Within months of the September 11th attacks, U.S. Customs Service had created the Container Security Initiative (CSI). One of the minimum standards of this effort was the presence of non-intrusive inspection (NII) equipment (gamma or X-ray) and radiation detection equipment. For reference, this is a copy of the most recent Strategic Plan for the Container Security Initiative.
Immediately after the 9/11 terrorist attacks, increased security focused on the aviation industry and not on shipping.
That changed dramatically in 2006 when lawmakers opposed a deal to grant control of six U.S. ports to a Middle East based company, Dubai Ports World. Under scrutiny, Dubai Ports World backed out of the arrangement.
But the furor over the ports deal generated bipartisan support for increased port security measures. Later that year, lawmakers passed a Port Security Bill, earmarking more than $7 billion over five years to the effort.
In his July 27, 2006 testimony before the Senate Judiciary Committee Subcommittee on Terrorism, Technology, and Homeland Security, Vayl Oxford the Director of the Domestic Nuclear Detection Office of the Department of Homeland Security clearly stated. “The gravest threat to America is a nuclear weapon in the hands of terrorists.”
But now, the DNPO chief is downplaying the container threat. As reported in the May 25th issue of Global Security Newswire, Director Oxford said that would-be nuclear terrorists would be extremely unlikely to bring such a device into the United States in a container ship. This is in contrast to the fact that the DNPO is heavily promoting efforts to get the next generation of radiation scanners into port facilities.
“Everyone wants to know how we’re doing on scanning their containers. I personally don’t think the threat is coming through this mechanism,” Domestic Nuclear Detection Office head Vayl Oxford said during a breakfast presentation held by the National Defense University Foundation yesterday. “Giving up a nuclear device putting it in a container and letting it float around the world for a couple of weeks is probably folly. But it’s a great metric. Everybody loves to count containers,” Oxford said.
Instead, Oxford believes that his office should increase its focus on "non-port of entry venues" -- especially the porous northern border, where only forty percent of land entry points are monitored in any way. "I think what you’ll see is the emergence of mobile systems that will allow us to search the location as necessary as opposed to a lot of fixed locations," Oxford said. That approach mirrors that being taken to deal with smaller watercraft. According to Oxford, by the end of the year "all Coast Guard boarding teams will be equipped with some sort of radiation detection equipment."

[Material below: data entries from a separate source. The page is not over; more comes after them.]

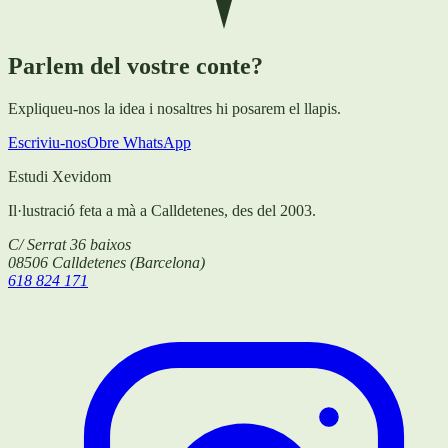
Parlem del vostre conte?
Expliqueu-nos la idea i nosaltres hi posarem el llapis.
Escriviu-nos
Obre WhatsApp
Estudi Xevidom
Il·lustració feta a mà a Calldetenes, des del 2003.
C/ Serrat 36 baixos
08506
Calldetenes
(
Barcelona
)
618 824 171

All of this comes at a time when a bipartisan group on Capitol Hill is asking for an audit of the Bush Administration’s plans to buy radiation detectors. Primarily, the law makers are questioning the pace of testing and deployment along with the:
…management challenges that are inherent in evolutionary or spiral advanced technology development acquisitions of the type [the department] is conducting," the lawmakers added. "These challenges have the potential to produce soaring cost overruns, schedule delays or performance problems, including those that result from laudable efforts by agencies to accelerate the use of advanced technologies." The department did not have an immediate response to the lawmakers' concerns.
It was back in September 2006 that the initial award of the contracts to screen cargo for nuclear materials were awarded.
Additionally, there has been much recent speculation of the threat of nuclear terrorism, and specifically whether al Qaeda already possessed either the weapon or the nuclear raw materials. While some people continue to maintain the position that if al Qaeda has such a weapon they would have already used it, I know that at least one of my colleagues believes that the question is more likely one of how to "deliver the package."
One question (at least) is raised by all of this. If there was such a rush to acquire portal radiological detector, why now does Mr. Oxford shift attention away from cargo entering through out seaports?